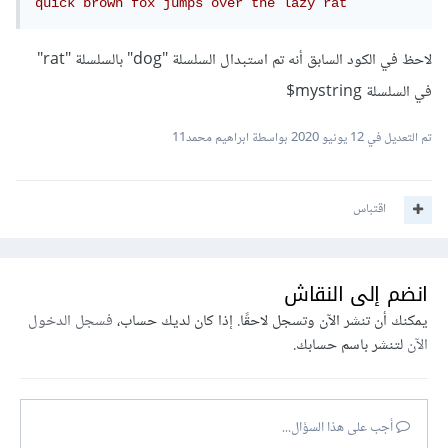
quick brown fox jumps over the lazy rat
لاحظ في الكود السابق أنه تم استبدال السلسلة "dog" بالسلسلة "rat"
في السلسلة mystring$
تم التعديل في
12 يونيو 2020
بواسطة ابراهيم محمد11
اقتباس
انضم إلى النقاش
يمكنك أن تنشر الآن وتسجل لاحقًا. إذا كان لديك حساب،
فسجل الدخول
الآن
لتنشر باسم حسابك.
أجب على هذا السؤال...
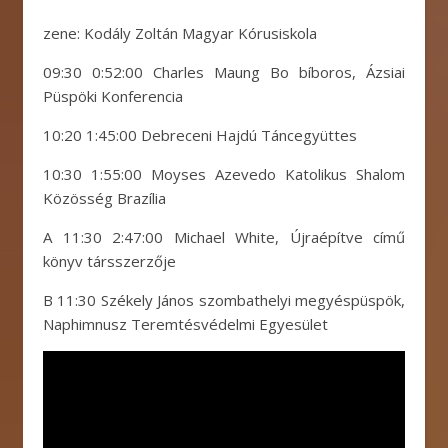
zene: Kodály Zoltán Magyar Kórusiskola
09:30 0:52:00 Charles Maung Bo bíboros, Ázsiai
Püspöki Konferencia
10:20 1:45:00 Debreceni Hajdú Táncegyüttes
10:30 1:55:00 Moyses Azevedo Katolikus Shalom
Közösség Brazília
A 11:30 2:47:00 Michael White, Újraépítve című
könyv társszerzője
B 11:30 Székely János szombathelyi megyéspüspök,
Naphimnusz Teremtésvédelmi Egyesület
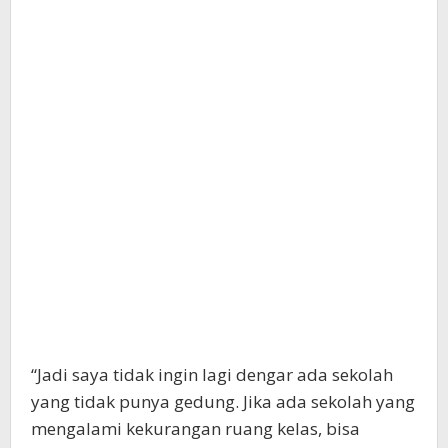
“Jadi saya tidak ingin lagi dengar ada sekolah
yang tidak punya gedung. Jika ada sekolah yang
mengalami kekurangan ruang kelas, bisa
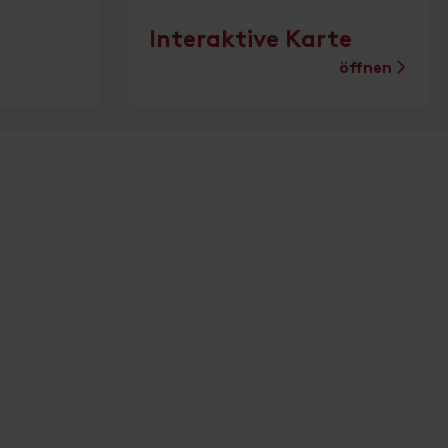
Interaktive Karte
öffnen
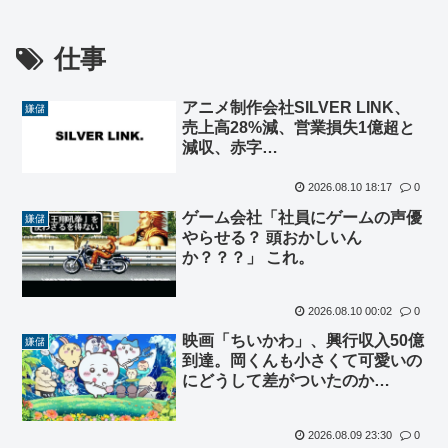
仕事
アニメ制作会社SILVER LINK、
嫌儲
売上高28%減、営業損失1億超と
減収、赤字…
2026.08.10 18:17
0
ゲーム会社「社員にゲームの声優
嫌儲
やらせる？ 頭おかしいん
か？？？」 これ。
2026.08.10 00:02
0
映画「ちいかわ」、興行収入50億
嫌儲
到達。岡くんも小さくて可愛いの
にどうして差がついたのか…
2026.08.09 23:30
0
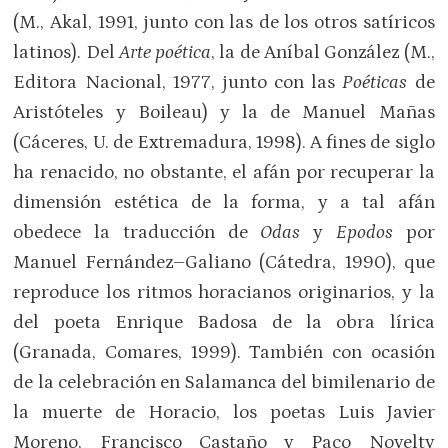
(M., Akal, 1991, junto con las de los otros satíricos
latinos). Del
Arte poética
, la de Aníbal González (M.,
Editora Nacional, 1977, junto con las
Poéticas
de
Aristóteles y Boileau) y la de Manuel Mañas
(Cáceres, U. de Extremadura, 1998). A fines de siglo
ha renacido, no obstante, el afán por recuperar la
dimensión estética de la forma, y a tal afán
obedece la traducción de
Odas
y
Epodos
por
Manuel Fernández–Galiano (Cátedra, 1990), que
reproduce los ritmos horacianos originarios, y la
del poeta Enrique Badosa de la obra lírica
(Granada, Comares, 1999). También con ocasión
de la celebración en Salamanca del bimilenario de
la muerte de Horacio, los poetas Luis Javier
Moreno, Francisco Castaño y Paco Novelty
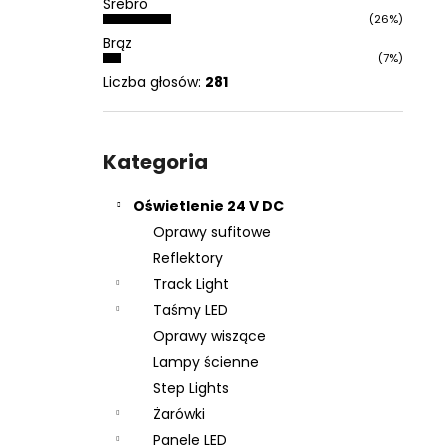
Srebro
(26%)
Brąz
(7%)
Liczba głosów:
281
Pominąć
kategorie
Kategoria
Oświetlenie 24 V DC
Oprawy sufitowe
Reflektory
Track Light
Taśmy LED
Oprawy wiszące
Lampy ścienne
Step Lights
Żarówki
Panele LED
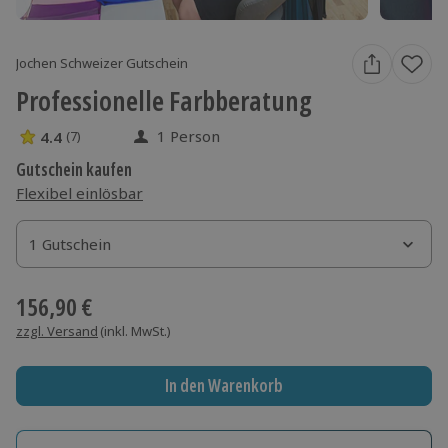
Jochen Schweizer Gutschein
Professionelle Farbberatung
1 Person
4.4
(7)
4.4 Sterne von 5 aus 7 Bewertungen
Gutschein kaufen
Flexibel einlösbar
1 Gutschein
1 Gutschein
1 Gutschein
156,90 €
zzgl. Versand
(inkl. MwSt.)
In den Warenkorb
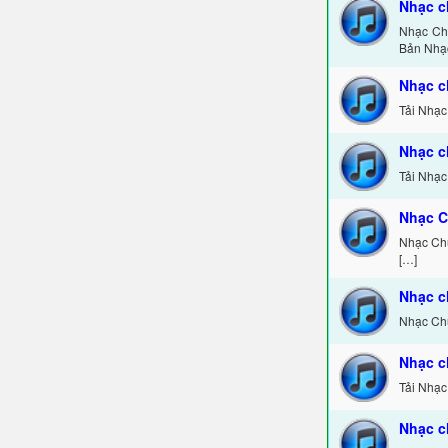
Nhạc c
Nhạc Chu
Bản Nhạ
Nhạc c
Tải Nhạc
Nhạc c
Tải Nhạc
Nhạc C
Nhạc Chu
[…]
Nhạc c
Nhạc Chu
Nhạc c
Tải Nhạc
Nhạc c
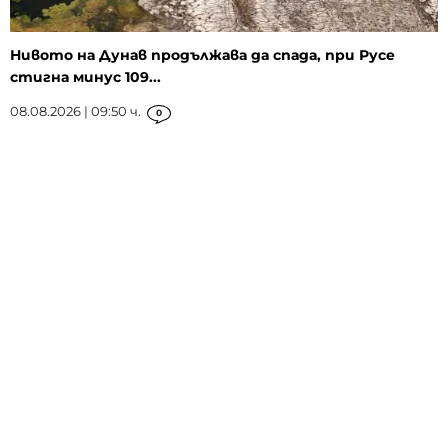
Нивото на Дунав продължава да спада, при Русе
стигна минус 109...
08.08.2026 | 09:50 ч.
0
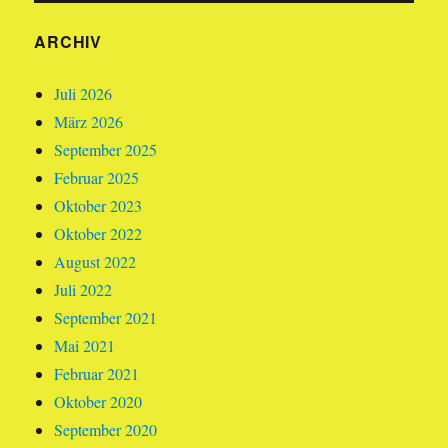
ARCHIV
Juli 2026
März 2026
September 2025
Februar 2025
Oktober 2023
Oktober 2022
August 2022
Juli 2022
September 2021
Mai 2021
Februar 2021
Oktober 2020
September 2020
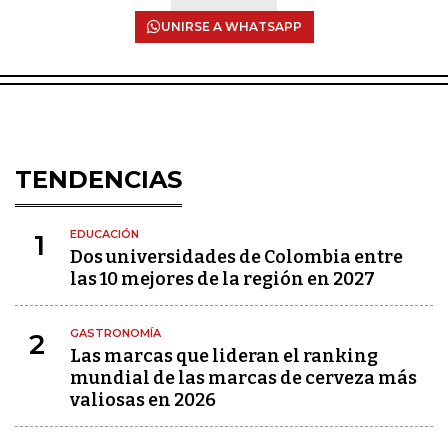
UNIRSE A WHATSAPP
TENDENCIAS
EDUCACIÓN
1
Dos universidades de Colombia entre
las 10 mejores de la región en 2027
GASTRONOMÍA
2
Las marcas que lideran el ranking
mundial de las marcas de cerveza más
valiosas en 2026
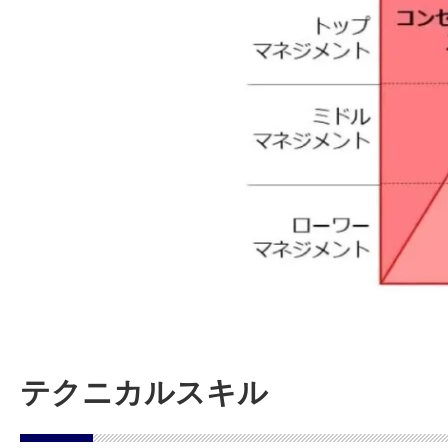
テクニカルスキル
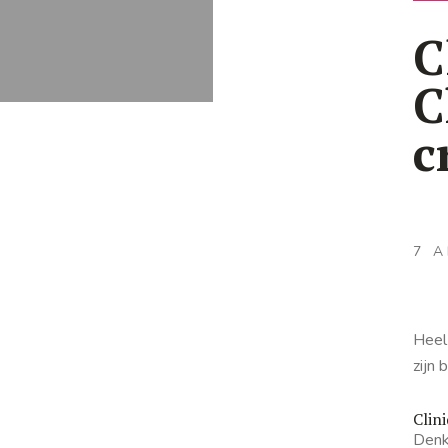
C
C
c
7 A
Heel
zijn 
Clin
Denk 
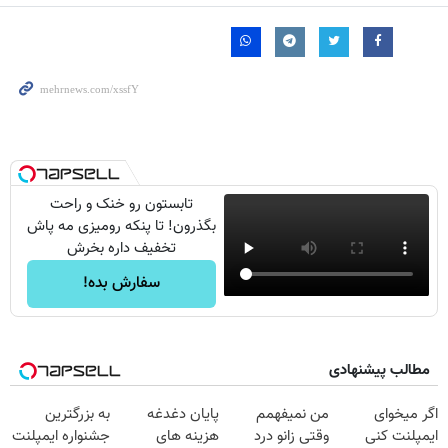
تابستون رو خنک و راحت
بگذرون! تا پنکه رومیزی مه پاش
تخفیف داره بخرش
سفارش بده!
مطالب پیشنهادی
اگر میخوای
من نمیفهمم
پایان دغدغه
به بزرگترین
ایمپلنت کنی
وقتی زانو درد
هزینه های
جشنواره ایمپلنت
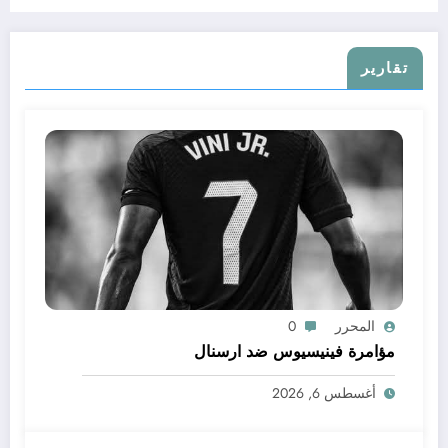
تقارير
المحرر
0
مؤامرة فينيسيوس ضد ارسنال
أغسطس 6, 2026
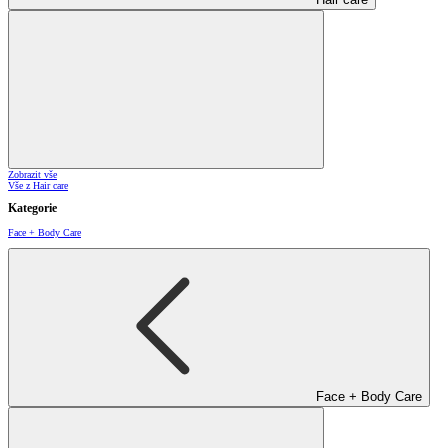
Zobrazit vše
Vše z Hair care
Kategorie
Face + Body Care
Face + Body Care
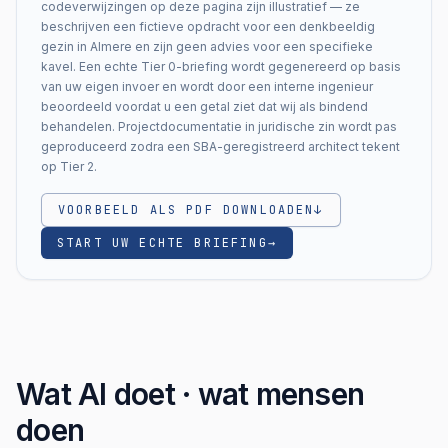
codeverwijzingen op deze pagina zijn illustratief — ze
beschrijven een fictieve opdracht voor een denkbeeldig
gezin in Almere en zijn geen advies voor een specifieke
kavel. Een echte Tier 0-briefing wordt gegenereerd op basis
van uw eigen invoer en wordt door een interne ingenieur
beoordeeld voordat u een getal ziet dat wij als bindend
behandelen. Projectdocumentatie in juridische zin wordt pas
geproduceerd zodra een SBA-geregistreerd architect tekent
op Tier 2.
VOORBEELD ALS PDF DOWNLOADEN
↓
START UW ECHTE BRIEFING
→
Wat AI doet · wat mensen
doen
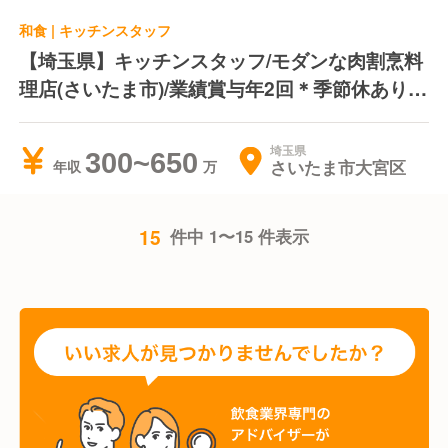
和食 | キッチンスタッフ
【埼玉県】キッチンスタッフ/モダンな肉割烹料
理店(さいたま市)/業績賞与年2回＊季節休あり＊
駅チカ
埼玉県
300~650
さいたま市大宮区
年収
15
件中 1〜15 件表示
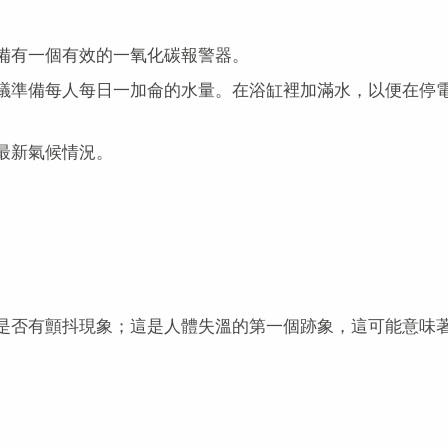
備有一個有效的一氧化碳報警器。
議準備每人每日一加侖的水量。在浴缸裡加滿水，以便在停
最新氣候情況。
是否有顫抖現象；這是人體失溫的第一個跡象，這可能意味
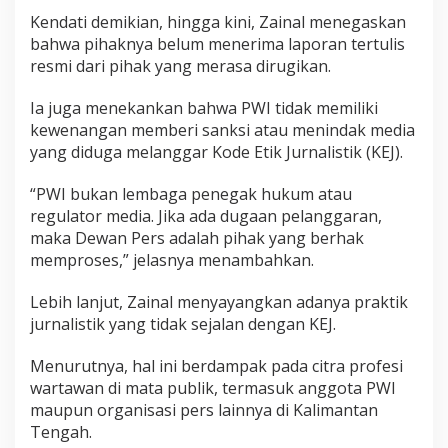
Kendati demikian, hingga kini, Zainal menegaskan
bahwa pihaknya belum menerima laporan tertulis
resmi dari pihak yang merasa dirugikan.
Ia juga menekankan bahwa PWI tidak memiliki
kewenangan memberi sanksi atau menindak media
yang diduga melanggar Kode Etik Jurnalistik (KEJ).
“PWI bukan lembaga penegak hukum atau
regulator media. Jika ada dugaan pelanggaran,
maka Dewan Pers adalah pihak yang berhak
memproses,” jelasnya menambahkan.
Lebih lanjut, Zainal menyayangkan adanya praktik
jurnalistik yang tidak sejalan dengan KEJ.
Menurutnya, hal ini berdampak pada citra profesi
wartawan di mata publik, termasuk anggota PWI
maupun organisasi pers lainnya di Kalimantan
Tengah.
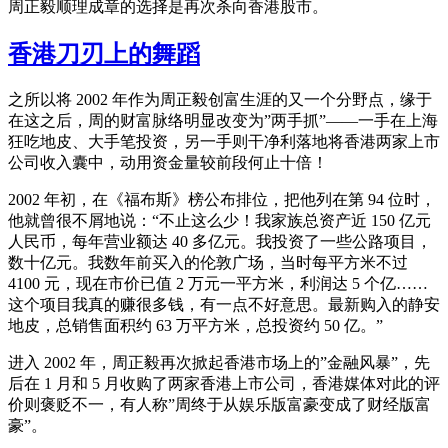
周正毅顺理成章的选择是再次杀向香港股市。
香港刀刃上的舞蹈
之所以将 2002 年作为周正毅创富生涯的又一个分野点，缘于
在这之后，周的财富脉络明显改变为”两手抓”——一手在上海
狂吃地皮、大手笔投资，另一手则干净利落地将香港两家上市
公司收入囊中，动用资金量较前段何止十倍！
2002 年初，在《福布斯》榜公布排位，把他列在第 94 位时，
他就曾很不屑地说：“不止这么少！我家族总资产近 150 亿元
人民币，每年营业额达 40 多亿元。我投资了一些公路项目，
数十亿元。我数年前买入的伦敦广场，当时每平方米不过
4100 元，现在市价已值 2 万元一平方米，利润达 5 个亿……
这个项目我真的赚很多钱，有一点不好意思。最新购入的静安
地皮，总销售面积约 63 万平方米，总投资约 50 亿。”
进入 2002 年，周正毅再次掀起香港市场上的”金融风暴”，先
后在 1 月和 5 月收购了两家香港上市公司，香港媒体对此的评
价则褒贬不一，有人称”周终于从娱乐版富豪变成了财经版富
豪”。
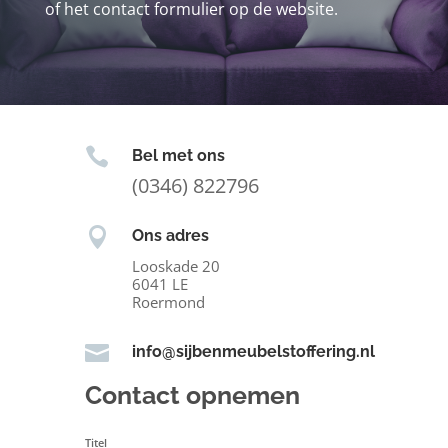
of het contact formulier op de website.

Bel met ons
(0346) 822796

Ons adres
Looskade 20
6041 LE
Roermond

info@sijbenmeubelstoffering.nl
Contact opnemen
Titel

# Instructions for the task:
Each line of the records with the word "السلسلة" in it is to be copied.

# Completed task:
لاحظ في الكود السابق أنه تم استبدال السلسلة "dog" بالسلسلة "rat"
في السلسلة mystring$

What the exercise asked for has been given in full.